◆ 提供された文章
== == ==
会社経営をしている以上、社長にとって無関係ではいられないのが「倒産リスク」です。
そして気になるのは、「会社が倒産したら、自分の資産はどこまで守れるのか?」
という点ではないでしょうか。
結論としては、すべてが失われるわけではないが、条件次第で守られる資産が
変わってくるといえます。
結論:鍵は「個人保証」と「資産の分離」
会社が倒産した場合でも、法人と個人は本来別人格であるため、
原則として社長個人の資産は守られます。
しかし、個人保証があるかどうかによって状況は大きく変わります。
個人保証がある場合
ほとんどの中小企業では、金融機関からの借入に対して社長が個人保証をしています。
この場合、会社が返済できない→ 社長個人に請求が来る
という流れになります。
どこまで影響するのか
個人保証がある場合、
- 預金
- 不動産
- 有価証券
などは基本的に返済原資として見られます。
つまり、個人資産も実質的にリスクにさらされることになります。
差押えの流れ
一般的には、
① 任意整理の交渉
② 支払い不能
③ 法的手続き
④ 差押え
という流れになります。
ここで重要なのは、いきなりすべて差し押さえられるわけではないという点です。
個人保証がない場合
もし個人保証がなければ、社長個人の資産は原則守られます。
ただし例外として、
- 不正行為
- 私的流用
- 形式的な会社運営
がある場合は、責任を問われる可能性があります。
守られやすい資産とは
生活に必要な最低限の資産
自己破産などの手続きでは、次のような資産は「自由財産」として残されます。
- 一定額の現金
- 生活必需品
差押禁止財産
法律上、下記の資産などは差押えが制限されています。
- 一部の給与
- 生活必需品
条件付きで残る資産
ケースによっては、
- 自宅
- 保険
なども調整次第で残せる可能性があります。
== == ==
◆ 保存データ
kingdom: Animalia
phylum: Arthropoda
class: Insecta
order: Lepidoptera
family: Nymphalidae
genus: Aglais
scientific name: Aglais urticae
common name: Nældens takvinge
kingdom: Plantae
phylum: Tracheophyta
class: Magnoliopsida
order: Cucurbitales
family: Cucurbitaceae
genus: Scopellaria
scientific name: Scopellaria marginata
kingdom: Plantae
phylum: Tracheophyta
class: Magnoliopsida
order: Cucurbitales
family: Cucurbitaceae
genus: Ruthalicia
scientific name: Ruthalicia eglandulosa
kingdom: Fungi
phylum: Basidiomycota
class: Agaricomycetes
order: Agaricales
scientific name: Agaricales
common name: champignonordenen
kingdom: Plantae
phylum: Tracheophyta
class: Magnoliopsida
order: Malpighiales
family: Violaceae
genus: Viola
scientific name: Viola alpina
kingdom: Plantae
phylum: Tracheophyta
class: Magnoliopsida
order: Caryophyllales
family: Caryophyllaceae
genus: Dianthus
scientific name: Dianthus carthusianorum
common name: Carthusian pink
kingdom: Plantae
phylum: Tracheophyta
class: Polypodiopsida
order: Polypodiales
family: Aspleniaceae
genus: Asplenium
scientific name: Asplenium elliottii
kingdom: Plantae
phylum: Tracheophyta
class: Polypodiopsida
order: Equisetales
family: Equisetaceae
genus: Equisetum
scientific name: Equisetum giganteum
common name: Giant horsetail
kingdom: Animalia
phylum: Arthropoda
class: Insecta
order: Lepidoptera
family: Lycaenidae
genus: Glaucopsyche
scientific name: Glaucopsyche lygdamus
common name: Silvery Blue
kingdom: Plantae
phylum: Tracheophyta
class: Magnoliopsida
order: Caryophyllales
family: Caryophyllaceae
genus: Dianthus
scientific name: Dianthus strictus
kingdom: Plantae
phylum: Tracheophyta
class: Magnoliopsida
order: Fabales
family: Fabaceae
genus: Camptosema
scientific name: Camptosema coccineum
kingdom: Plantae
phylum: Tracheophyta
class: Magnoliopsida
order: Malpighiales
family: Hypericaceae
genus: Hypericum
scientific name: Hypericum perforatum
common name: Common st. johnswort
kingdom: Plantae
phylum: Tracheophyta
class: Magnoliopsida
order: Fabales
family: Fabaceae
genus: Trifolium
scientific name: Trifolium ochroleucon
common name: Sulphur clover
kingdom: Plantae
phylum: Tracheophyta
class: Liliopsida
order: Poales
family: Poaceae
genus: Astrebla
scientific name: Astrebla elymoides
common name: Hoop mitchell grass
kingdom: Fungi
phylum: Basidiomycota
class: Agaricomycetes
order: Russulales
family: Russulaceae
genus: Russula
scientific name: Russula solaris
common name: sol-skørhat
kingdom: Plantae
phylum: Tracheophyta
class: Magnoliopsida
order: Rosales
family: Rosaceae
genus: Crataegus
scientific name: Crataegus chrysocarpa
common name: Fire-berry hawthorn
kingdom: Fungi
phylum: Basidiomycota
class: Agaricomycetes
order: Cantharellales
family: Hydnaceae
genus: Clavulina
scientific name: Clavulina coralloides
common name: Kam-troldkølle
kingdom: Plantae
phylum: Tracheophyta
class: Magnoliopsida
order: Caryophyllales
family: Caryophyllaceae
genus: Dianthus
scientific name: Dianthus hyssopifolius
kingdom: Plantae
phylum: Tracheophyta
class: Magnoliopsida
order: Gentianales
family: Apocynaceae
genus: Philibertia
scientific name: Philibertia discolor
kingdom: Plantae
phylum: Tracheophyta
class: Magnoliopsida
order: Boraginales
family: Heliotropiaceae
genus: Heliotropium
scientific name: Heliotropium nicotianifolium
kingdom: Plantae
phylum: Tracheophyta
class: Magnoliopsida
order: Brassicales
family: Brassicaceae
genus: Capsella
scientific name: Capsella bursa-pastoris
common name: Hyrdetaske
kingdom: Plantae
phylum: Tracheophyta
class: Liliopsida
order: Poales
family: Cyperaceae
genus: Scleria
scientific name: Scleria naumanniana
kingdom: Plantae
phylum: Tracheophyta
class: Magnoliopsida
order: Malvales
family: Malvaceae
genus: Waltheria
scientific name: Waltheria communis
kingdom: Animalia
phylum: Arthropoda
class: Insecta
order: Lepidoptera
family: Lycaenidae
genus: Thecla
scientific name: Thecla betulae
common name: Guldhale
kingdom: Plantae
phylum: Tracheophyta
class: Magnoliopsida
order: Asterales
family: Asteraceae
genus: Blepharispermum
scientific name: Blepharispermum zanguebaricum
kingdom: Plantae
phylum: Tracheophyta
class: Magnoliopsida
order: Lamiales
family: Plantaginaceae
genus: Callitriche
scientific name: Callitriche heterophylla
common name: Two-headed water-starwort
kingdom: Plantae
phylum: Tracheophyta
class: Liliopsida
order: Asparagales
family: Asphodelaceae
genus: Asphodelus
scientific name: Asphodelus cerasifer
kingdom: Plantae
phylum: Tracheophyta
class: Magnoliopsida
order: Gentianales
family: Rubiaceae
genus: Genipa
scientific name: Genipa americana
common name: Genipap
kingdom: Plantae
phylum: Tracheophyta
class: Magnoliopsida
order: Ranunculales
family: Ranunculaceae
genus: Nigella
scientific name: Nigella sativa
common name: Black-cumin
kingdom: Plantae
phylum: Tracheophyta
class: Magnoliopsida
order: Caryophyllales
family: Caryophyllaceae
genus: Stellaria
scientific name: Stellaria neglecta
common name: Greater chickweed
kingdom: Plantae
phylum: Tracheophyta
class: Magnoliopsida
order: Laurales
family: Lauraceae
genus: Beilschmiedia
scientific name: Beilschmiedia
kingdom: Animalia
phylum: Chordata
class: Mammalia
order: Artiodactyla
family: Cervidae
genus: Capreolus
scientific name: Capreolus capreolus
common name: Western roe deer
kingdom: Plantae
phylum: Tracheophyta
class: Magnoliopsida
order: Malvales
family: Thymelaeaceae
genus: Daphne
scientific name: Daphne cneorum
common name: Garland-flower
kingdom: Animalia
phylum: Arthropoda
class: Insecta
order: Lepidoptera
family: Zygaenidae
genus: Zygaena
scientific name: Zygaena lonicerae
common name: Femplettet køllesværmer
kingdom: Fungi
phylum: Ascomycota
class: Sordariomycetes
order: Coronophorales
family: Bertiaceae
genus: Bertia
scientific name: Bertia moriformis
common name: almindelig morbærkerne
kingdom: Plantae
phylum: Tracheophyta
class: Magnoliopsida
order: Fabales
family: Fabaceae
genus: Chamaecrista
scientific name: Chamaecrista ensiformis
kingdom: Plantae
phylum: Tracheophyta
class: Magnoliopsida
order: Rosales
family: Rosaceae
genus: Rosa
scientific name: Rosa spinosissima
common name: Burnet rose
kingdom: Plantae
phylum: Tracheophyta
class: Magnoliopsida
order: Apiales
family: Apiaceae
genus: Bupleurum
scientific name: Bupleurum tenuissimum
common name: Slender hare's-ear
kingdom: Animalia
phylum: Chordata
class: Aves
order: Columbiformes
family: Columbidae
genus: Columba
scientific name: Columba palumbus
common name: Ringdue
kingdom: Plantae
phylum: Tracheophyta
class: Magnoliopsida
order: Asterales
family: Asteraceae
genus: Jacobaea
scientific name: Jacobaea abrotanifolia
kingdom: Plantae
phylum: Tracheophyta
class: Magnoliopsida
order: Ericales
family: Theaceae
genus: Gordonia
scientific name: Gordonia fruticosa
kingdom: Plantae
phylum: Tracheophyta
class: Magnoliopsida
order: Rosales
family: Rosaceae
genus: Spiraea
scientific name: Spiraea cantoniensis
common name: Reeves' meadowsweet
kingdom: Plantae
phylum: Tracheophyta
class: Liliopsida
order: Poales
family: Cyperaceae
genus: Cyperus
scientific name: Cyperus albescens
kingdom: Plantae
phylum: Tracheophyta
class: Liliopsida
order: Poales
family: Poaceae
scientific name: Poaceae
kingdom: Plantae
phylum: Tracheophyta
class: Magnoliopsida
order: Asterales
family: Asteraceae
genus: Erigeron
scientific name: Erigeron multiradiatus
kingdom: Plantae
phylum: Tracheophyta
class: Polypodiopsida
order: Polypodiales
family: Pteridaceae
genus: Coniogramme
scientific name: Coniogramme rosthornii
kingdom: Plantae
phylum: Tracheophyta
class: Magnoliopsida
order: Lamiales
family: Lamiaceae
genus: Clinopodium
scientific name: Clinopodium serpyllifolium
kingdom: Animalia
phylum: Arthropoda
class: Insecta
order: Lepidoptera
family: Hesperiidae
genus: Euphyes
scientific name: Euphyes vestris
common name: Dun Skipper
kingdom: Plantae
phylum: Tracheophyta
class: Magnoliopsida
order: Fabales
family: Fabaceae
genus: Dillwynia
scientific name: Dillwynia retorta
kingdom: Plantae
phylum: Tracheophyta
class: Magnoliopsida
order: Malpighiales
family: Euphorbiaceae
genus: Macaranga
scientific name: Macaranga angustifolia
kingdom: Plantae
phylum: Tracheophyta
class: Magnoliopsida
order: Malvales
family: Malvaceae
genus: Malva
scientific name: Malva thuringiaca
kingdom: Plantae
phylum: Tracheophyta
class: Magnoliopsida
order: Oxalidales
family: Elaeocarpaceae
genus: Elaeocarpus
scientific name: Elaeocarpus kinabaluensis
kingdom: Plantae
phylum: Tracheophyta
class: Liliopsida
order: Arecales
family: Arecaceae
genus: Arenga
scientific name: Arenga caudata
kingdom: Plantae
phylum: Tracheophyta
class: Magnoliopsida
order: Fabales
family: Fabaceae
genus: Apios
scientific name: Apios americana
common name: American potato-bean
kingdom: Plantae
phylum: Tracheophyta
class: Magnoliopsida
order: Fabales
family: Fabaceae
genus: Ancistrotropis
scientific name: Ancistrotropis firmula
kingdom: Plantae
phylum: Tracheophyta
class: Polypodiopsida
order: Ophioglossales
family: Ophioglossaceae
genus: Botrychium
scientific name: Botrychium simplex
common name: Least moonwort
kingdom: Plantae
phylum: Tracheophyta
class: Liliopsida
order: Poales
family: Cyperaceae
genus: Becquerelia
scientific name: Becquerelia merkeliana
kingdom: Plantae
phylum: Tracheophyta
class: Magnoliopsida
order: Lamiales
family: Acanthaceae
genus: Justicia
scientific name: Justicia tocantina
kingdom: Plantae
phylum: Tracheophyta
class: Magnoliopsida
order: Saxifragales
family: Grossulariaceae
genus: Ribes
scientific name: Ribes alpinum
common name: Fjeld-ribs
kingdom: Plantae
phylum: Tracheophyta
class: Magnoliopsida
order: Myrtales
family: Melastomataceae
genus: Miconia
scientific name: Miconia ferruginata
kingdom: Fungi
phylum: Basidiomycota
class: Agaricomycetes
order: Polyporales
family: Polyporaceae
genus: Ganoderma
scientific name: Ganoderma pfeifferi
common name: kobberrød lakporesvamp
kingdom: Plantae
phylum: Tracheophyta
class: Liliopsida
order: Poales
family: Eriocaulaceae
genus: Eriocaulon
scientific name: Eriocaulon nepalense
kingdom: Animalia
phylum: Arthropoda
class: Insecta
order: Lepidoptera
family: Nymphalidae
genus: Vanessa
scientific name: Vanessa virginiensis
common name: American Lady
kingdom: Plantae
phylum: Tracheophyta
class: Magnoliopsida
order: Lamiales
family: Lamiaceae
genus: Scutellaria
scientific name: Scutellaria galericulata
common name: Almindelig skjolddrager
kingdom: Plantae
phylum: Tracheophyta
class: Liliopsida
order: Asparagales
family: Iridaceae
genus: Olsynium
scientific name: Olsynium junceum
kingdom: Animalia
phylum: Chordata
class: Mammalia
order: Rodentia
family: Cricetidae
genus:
== == ==
◆ 必要な作業
[A] 会社倒産と社長の個人資産に関する文章によると、ほとんどの中小企業で社長は何に対して個人保証をしていますか?
[B] 会社倒産と社長の個人資産に関する文章を、最後の文の後から書き継いでください。

◆ 作業別の回答
[A] 金融機関からの借入です。

[B]
守れなくなる典型パターン
実務上、リスクが高いのは以下のケースです。
1.個人保証が大きい
2.個人と法人の区分が曖昧
3.役員貸付金が多い
4.直前の個人への資産の移転
「資産を守るためにやってはいけないこと」
・名義変更で逃げる
・意図的な財産隠し
・不自然な資金移動
実務的な備え方
1.個人保証を減らす努力
2.法人と個人の分離
3.過度な借入を避ける
4.保険・資産分散
5.早めの相談(金融機関・専門家)
まとめ
いざというときに差が出るのは、事前の準備です。
準備している会社はダメージが限定的で、無対策の会社は一気に崩れます。
特に、個人保証の有無や資産管理の整理状況で結果が大きく変わります。
会社倒産時に社長の資産がどこまで守れるかは、
・個人保証の有無
・資産の分離状況
・過去の経営判断
によって決まります。
そして最も重要なのは、「守る方法を探すこと」ではなく
「守れる状態を作っておくこと」です。
倒産は突然起きるものではなく、多くの場合は兆候があります。
その段階で適切に対応することが、結果として最も資産を守ることにつながります。